Is there a way to parallelize the following negamax algorithm?
01 function negamax(node, depth, color)
02 if depth = 0 or node is a terminal node
03 return color * the heuristic value of node
04 bestValue := −∞
05 foreach child of node
06 v := −negamax(child, depth − 1, −color)
07 bestValue := max( bestValue, v )
08 return bestValue
When formulated like that, as a single recursive function, not easily.
The easiest way would be to split it up into two functions: one specifically for your very first call at the root of the tree, and then a different function that is called and also recursively continues calling itself. In the root version, you could then parallelize the loop through children, and store the different values in a list. Then you'll just need a non-parallelized loop afterwards to find the max out of the list, but that'll be done instantly.

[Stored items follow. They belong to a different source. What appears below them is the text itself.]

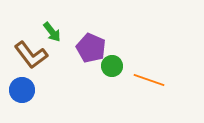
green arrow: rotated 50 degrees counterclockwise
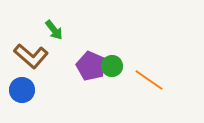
green arrow: moved 2 px right, 2 px up
purple pentagon: moved 18 px down
brown L-shape: moved 1 px down; rotated 12 degrees counterclockwise
orange line: rotated 16 degrees clockwise
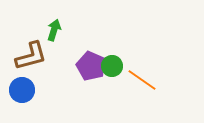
green arrow: rotated 125 degrees counterclockwise
brown L-shape: rotated 56 degrees counterclockwise
orange line: moved 7 px left
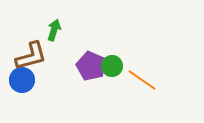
blue circle: moved 10 px up
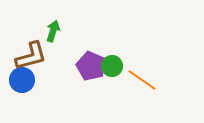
green arrow: moved 1 px left, 1 px down
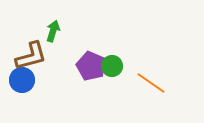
orange line: moved 9 px right, 3 px down
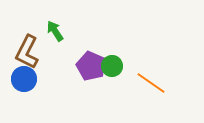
green arrow: moved 2 px right; rotated 50 degrees counterclockwise
brown L-shape: moved 4 px left, 4 px up; rotated 132 degrees clockwise
blue circle: moved 2 px right, 1 px up
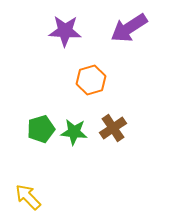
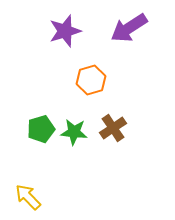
purple star: rotated 20 degrees counterclockwise
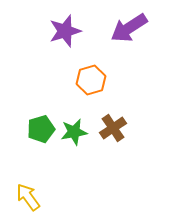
green star: rotated 16 degrees counterclockwise
yellow arrow: rotated 8 degrees clockwise
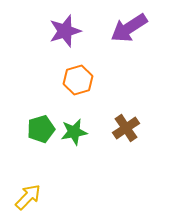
orange hexagon: moved 13 px left
brown cross: moved 13 px right
yellow arrow: rotated 80 degrees clockwise
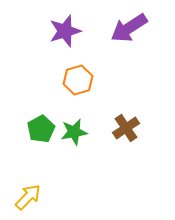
green pentagon: rotated 12 degrees counterclockwise
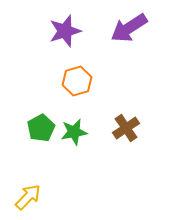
orange hexagon: moved 1 px left, 1 px down
green pentagon: moved 1 px up
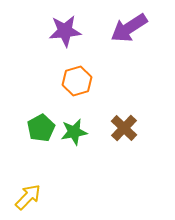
purple star: rotated 12 degrees clockwise
brown cross: moved 2 px left; rotated 12 degrees counterclockwise
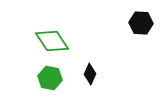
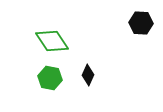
black diamond: moved 2 px left, 1 px down
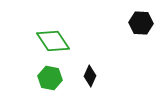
green diamond: moved 1 px right
black diamond: moved 2 px right, 1 px down
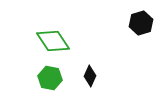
black hexagon: rotated 20 degrees counterclockwise
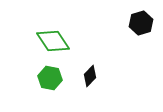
black diamond: rotated 20 degrees clockwise
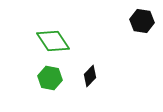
black hexagon: moved 1 px right, 2 px up; rotated 25 degrees clockwise
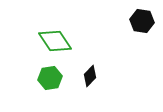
green diamond: moved 2 px right
green hexagon: rotated 20 degrees counterclockwise
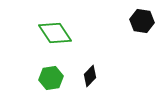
green diamond: moved 8 px up
green hexagon: moved 1 px right
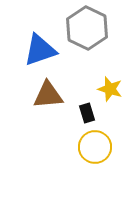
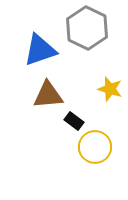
black rectangle: moved 13 px left, 8 px down; rotated 36 degrees counterclockwise
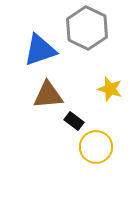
yellow circle: moved 1 px right
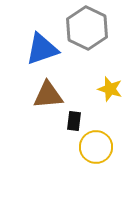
blue triangle: moved 2 px right, 1 px up
black rectangle: rotated 60 degrees clockwise
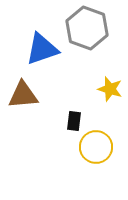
gray hexagon: rotated 6 degrees counterclockwise
brown triangle: moved 25 px left
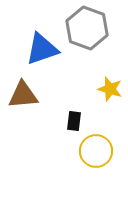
yellow circle: moved 4 px down
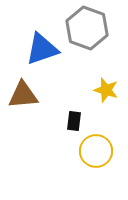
yellow star: moved 4 px left, 1 px down
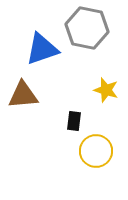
gray hexagon: rotated 9 degrees counterclockwise
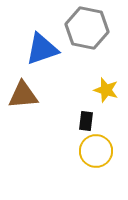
black rectangle: moved 12 px right
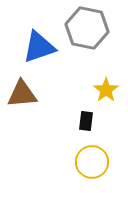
blue triangle: moved 3 px left, 2 px up
yellow star: rotated 20 degrees clockwise
brown triangle: moved 1 px left, 1 px up
yellow circle: moved 4 px left, 11 px down
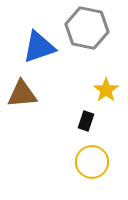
black rectangle: rotated 12 degrees clockwise
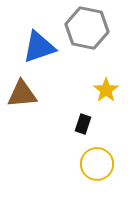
black rectangle: moved 3 px left, 3 px down
yellow circle: moved 5 px right, 2 px down
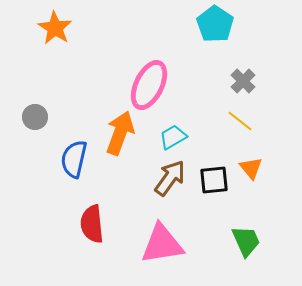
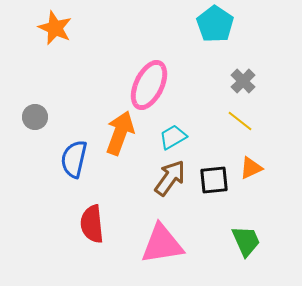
orange star: rotated 8 degrees counterclockwise
orange triangle: rotated 45 degrees clockwise
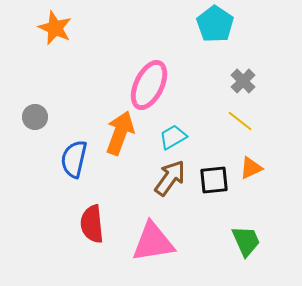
pink triangle: moved 9 px left, 2 px up
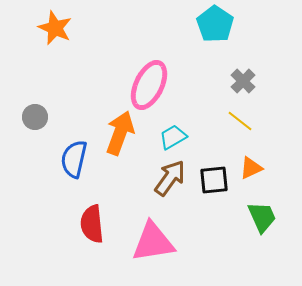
green trapezoid: moved 16 px right, 24 px up
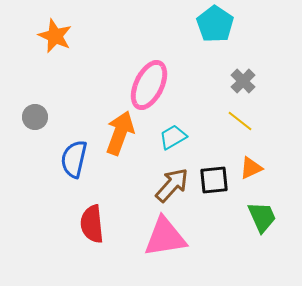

Note that, if you move on to enhancements like alpha-beta pruning, this will become much more complicated; naively parallelizing the first loop like I suggested here will significantly reduce the number of nodes that can be pruned by alpha-beta pruning
[SERIAL] value-dependency chain decides a game:Given the tree-topology, the use of a recursive formulation is not a cause, but rather a resulting causal-effect, as the recursion formulation is so simple to sketch and code. ( For those indeed interested in Computer Science, just benchmark the resources consumption of recursively-formulated computing strategies, and test ( in both the [SPACE]- and [TIME]-domains ) how soon it starts to create troubles, once your benchmark scaling grows a bit outside the school-book example problem scales and/or beyond designers' choice in this very resources-limiting dilemma on how deep recursion levels are fair to expect and set resources for and what happens next, if recursions try to dive a step deeper, than this "pre-wired" glass ceiling did happen ).
[PARALLEL] computing schedule?A question about chances to find a true-[PARALLEL] processing strategy gets decided straight on finding a non-parallelisable pure-[SERIAL] dependency chains, which start from each of the terminal nodes and progress backwards, towards the tree root-node.
Tree topologies require some sort of "communication" of mutual-dependencies, that appear during the reversed traversing of the tree, so all the principal advantages a true-[PARALLEL] processing schedule may allow are efficiently lost in such a need to transfer products of pure-[SERIAL] value-dependency chains to the "next", non-local processing flow-of-code execution. This makes the original idea an anti-pattern.
Having realised this principally pure-[SERIAL] dependency, any wannabe-parallelisation enforcement attempts remain possible, but performance results thereof become more an anti-pattern, than any reasonably supported choice, as they will actually cost more ( in [TIME]-domain ), than a serial-chain processing ( being formulated recursively or not ), given the [SPACE]-domain permits such modus operandi.